There are lots of current technologies which also require these things too - privacy, security, speed, low cost. From the non-consumer perspective, all of these are critical for delivering what consumers then use without thought. However, these problems are very real and currently have different solutions to achieve it.
Updating both infrastructure and the services which run on it, is key for safe net. Arguably, if it meets all expectations, the very concept of needing infrastructure and services will shift.
The anecdotal end user from the OP may have heard the word “bitcoin,” but has no idea what it is. SAFE may well be a force in changing that, eventually.

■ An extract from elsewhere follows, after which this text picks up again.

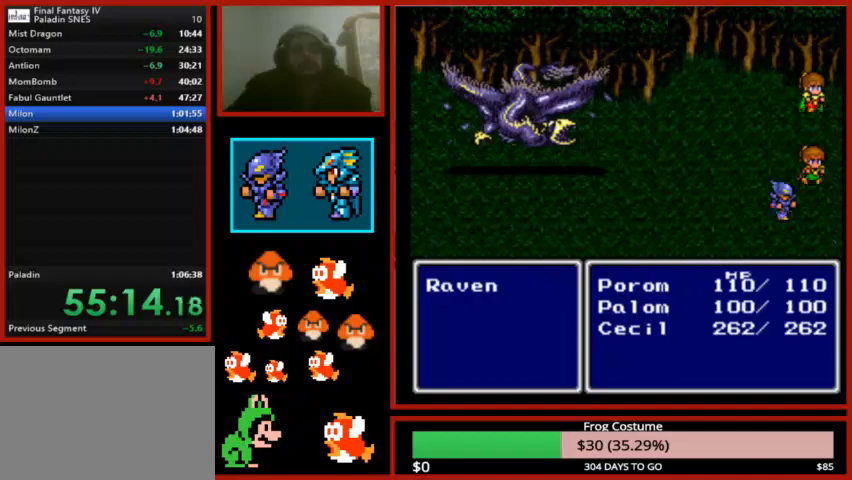
{"buttons": ["L1", "R1"], "left_stick": "center", "right_stick": "center", "events": []}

As for now, cryptocurrencies are simply not part of the way towards mass adoption.
They use it without a thought no matter what. Security is costly, so let’s just do enough to not get hacked all the time. Privacy is even lower down the list, as our clueless end user will go with whatever is shinier anyway. It’s usually just a lucky coincidence, a side-effect, that what’s done for security covers some of privacy as well.
Oh, by the way, can you remember when Facebook chat messages were still going across the world in plain text? Though chances are you didn’t even know that’s how it was at the time. Well, nobody cared. I rest my case.
As for the rest, I’ll link a post here from the other thread, because I don’t want to go off-topic too much.
EDIT: Yes, it keeps coming up; SAFE may indeed get adoption in the back-end faster. It will be interesting to see how the customer v.s. service provider thing will play out in the long run. I wonder if we’ve seen anything similar to this; it’s hard to even guess where things can go.
Last week I got a SMS from my father: “Hey son, I need 2 BTC, could you send them over to me?”
My reaction to his SMS was:
Wow, my father, who sent his first e-mail 3 years ago, already know something about Bitcoins!
F***, my father got Cryptolocker!!
Haha, he has absolutely no idea, how much 2 BTC are worth!!!
Later that day he asked me about SafeNetwork:
Dad: “Will this network prevent such Crypt-sh**-lockers from spreading?”
Me: “Probably not…”
Dad: “Then it is not safe, it is private!”
Me: “Well, your files will be safe, they will be encripted and distributed…”
Dad: “…stop jibberish, tell me this - could I have my computer files back-uped on this network? Could you recover my computer from there and circumvent the locker?”